Читаем На Ельнинской земле полностью

Отчасти я был прав. В столь понравившемся мне доме действительно жила девушка-гимназистка. И оказалось, что она не раз наблюдала, как мы всей компанией шли в гору, — мы, три гимназиста, столь непохожие друг на друга: один совсем еще молодой, почти мальчишка, в очках с толстыми стеклами, второй — постарше, посолидней и без очков, а третий — так тот даже бородатый, но тоже в очках, как и самый молодой. И мы эту девушку заинтересовали необычайно, хотя сами и не подозревали о том. Ей захотелось непременно узнать, что же это за странная троица, кто мы такие, почему ходим всегда вместе, как живем, чем занимаемся… Говоря по-другому, она решила проникнуть в тайну нашего бытия, хотя ничего таинственного у нас не было.

Все это стало известно после, но началось с того, что к нашей квартирной хозяйке иногда заходила незнакомая мне девушка. Заходила она либо спросить о чем-то, либо попросить взаймы какой-нибудь приправы — перцу, лаврового листа или еще чего.
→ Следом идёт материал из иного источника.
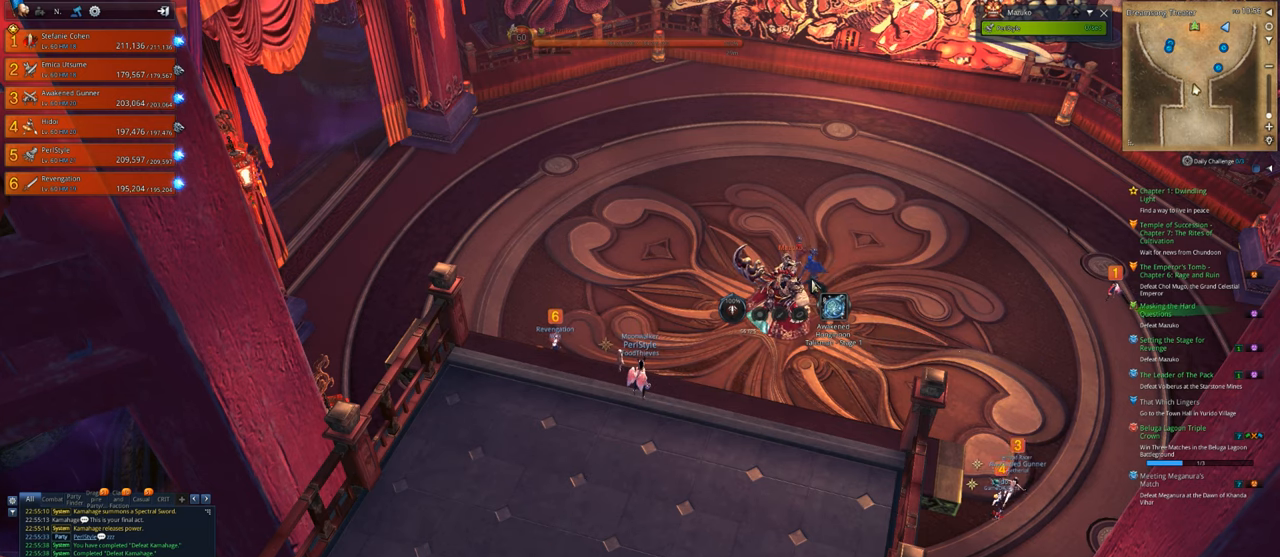
{"keys": [], "mouse": [], "mouse_move": "still", "events": [[50, "space", "up"], [216, "s", "down"], [250, "s", "up"]]}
Оставалась в нашем флигеле обычно недолго: поговорит с хозяйкой минут десять и уйдет.

Но однажды вечером, когда Свистуновы куда-то ушли и в наличии оставался лишь я один, хозяйка постучала в дверь нашей комнаты и попросила меня «на одну минутку». Едва я успел открыть дверь, как она заговорила, указывая глазами на стоявшую тут же девушку, что вот-де ее знакомая желает поговорить со мной по какому-то делу. Сказав это, хозяйка ушла на свою половину, и я, смущенный и растерянный, остался наедине со своей неожиданной посетительницей.

— Простите, — сказала пришедшая, — что я вот так, без всякого предупреждения ворвалась к вам… Давайте прежде всего познакомимся. — И она протянула мне руку, продолжая говорить: — Зовут меня Муся. Я живу в доме… — И Муся назвала уже хорошо знакомый мне серо-голубой дом на Верхне-Метропольской улице.

Она рассказала далее и о том, зачем пришла:

— Понимаете, нам в гимназии задали написать домашнее сочинение. — И Муся назвала тему сочинения. — Но у меня что-то ничего не получается… И я решила обратиться к вам: вас ведь трое, и кто-нибудь из троих, наверно, писал сочинение на такую тему. Наверно, у вас сохранились и тетрадки с этим сочинением… Так вот, не дадите ли вы мне хоть одну из этих тетрадок?.. Всего на один вечер. Я посмотрю, подумаю, тогда, может, и у меня что получится… Пожалуйста, если можно…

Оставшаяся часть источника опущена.